L’humoriste qui ne faisait déjà pas rire tout le monde est maintenant le personnage de sa propre histoire judiciaire, avec quatre accusations criminelles qui pèsent désormais contre lui pour des faits relatifs à des contacts sexuels avec une mineure de moins de 16 ans et leurre.

Son arrestation et ces accusations sont les conséquences directes de l’intervention sur le web de la victime alléguée, qui a fait le choix de dénoncer les faits au moyen d’une vidéo diffusée sur les réseaux sociaux dans laquelle elle faisait défiler des cartons où on pouvait lire, entre autres: «Après avoir abusé de moi, tu m'as donné 100 $ pour prendre un taxi. Je me suis sentie comme une pute».

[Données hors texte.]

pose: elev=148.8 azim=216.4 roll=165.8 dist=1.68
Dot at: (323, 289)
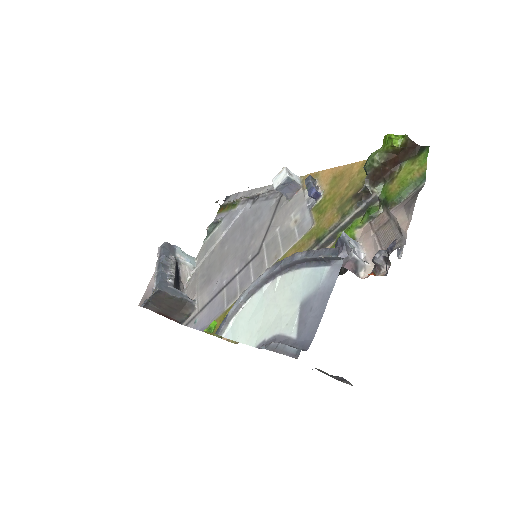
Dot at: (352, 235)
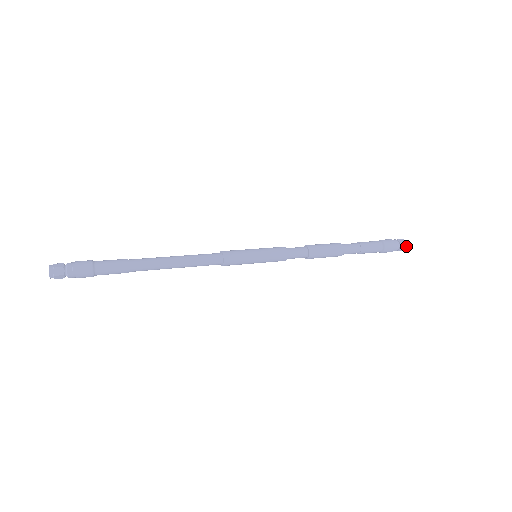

À l’époque des faits allégués, il y a environ deux ans, la jeune fille de 15 ans avait refusé que ses parents portent plainte, disant qu’elle avait peur. Alors, pourquoi une telle «sortie» maintenant, en utilisant ainsi le web? Poser la question, c’est surtout s’interroger sur la vision qu’ont certaines personnes du système judiciaire et du fait de devoir déposer une plainte. Un processus qui ­apparaît bien souvent comme une ­véritable épreuve pour les victimes qui ont le sentiment de devoir «affronter» la justice après avoir vécu l’humiliation d’une agression.

Souffrances et griefs

Malgré le soutien d’associations qui interviennent, parfois sur le web, dès le début des dossiers pour aider et entourer les victimes dans ce processus parfois long et douloureux, internet semble de plus en plus souvent considéré, en particulier par les jeunes générations, comme le moyen d’exprimer aussi ses souffrances et ses griefs. Indiscutablement, il y a là, pour la justice et les forces de l’ordre en général, de quoi se poser des questions sur le choix de cet autre moyen de dénoncer un agresseur.

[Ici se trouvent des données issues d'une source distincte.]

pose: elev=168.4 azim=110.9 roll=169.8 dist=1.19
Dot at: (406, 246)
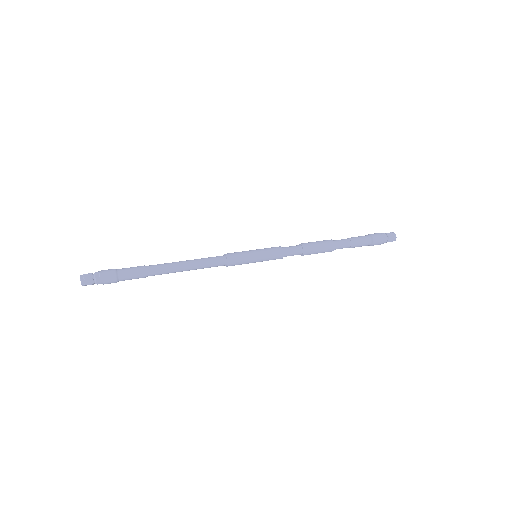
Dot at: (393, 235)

Exemple flagrant de ce nouveau courant, la plateforme web «Je suis indestructible», sur laquelle des gens peuvent venir raconter, sous la forme d’un texte, dessin, image ou poème, les agressions dont ils ou elles ont été victimes. Un site web sur lequel on s’adresse souvent directement à son agresseur en rappelant les faits et où on donne parfois assez de détails pour qu’il soit même identifiable.

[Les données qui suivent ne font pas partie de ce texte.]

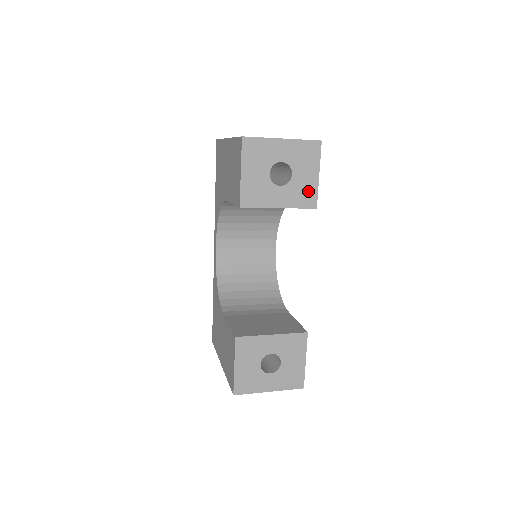
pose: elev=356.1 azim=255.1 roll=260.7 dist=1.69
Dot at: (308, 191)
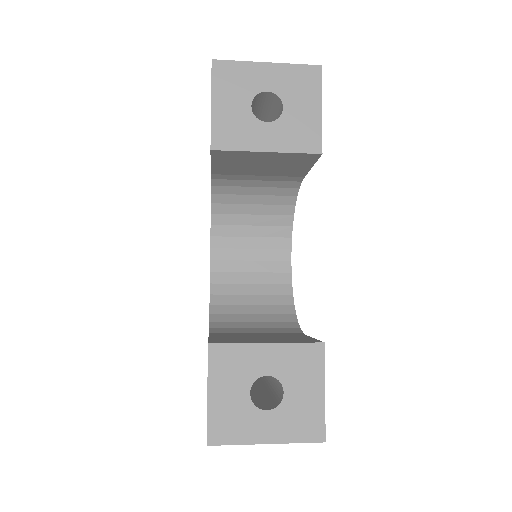
Dot at: (308, 130)
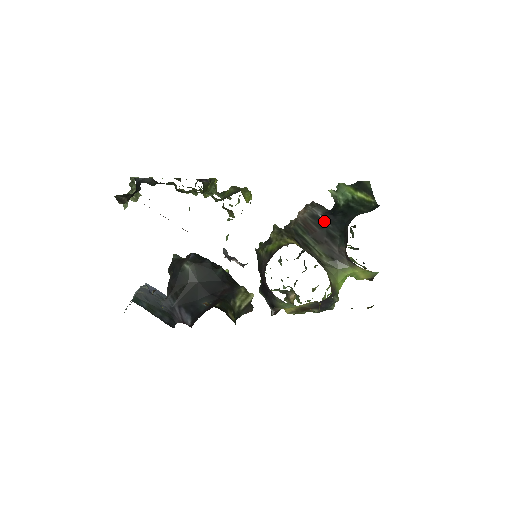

Certains pointent du doigt les dangers de ces dénonciations et le risque d’atteinte à la réputation si elles sont fausses ou infondées. Pourtant, le mouvement semble prendre de l’ampleur et le web, s’il détruit parfois inutilement des réputations, sert aussi d’exutoire à des victimes qui ne trouvent pas leur chemin à travers les dédales complexes du système judiciaire. Un système coûteux et long qui n’est plus désormais considéré comme l’unique moyen d’obtenir justice.

Signe des temps, mais aussi juste retour des choses quand on sait que le web est aussi «l’outil» des agresseurs sexuels.

Pour revenir à Gab Roy, voici donc une affaire qui prend la forme d’une morale évangélique pour un homme qui se dit lui-même être loin d’être un saint: qui s’élève par le web, périra par le web.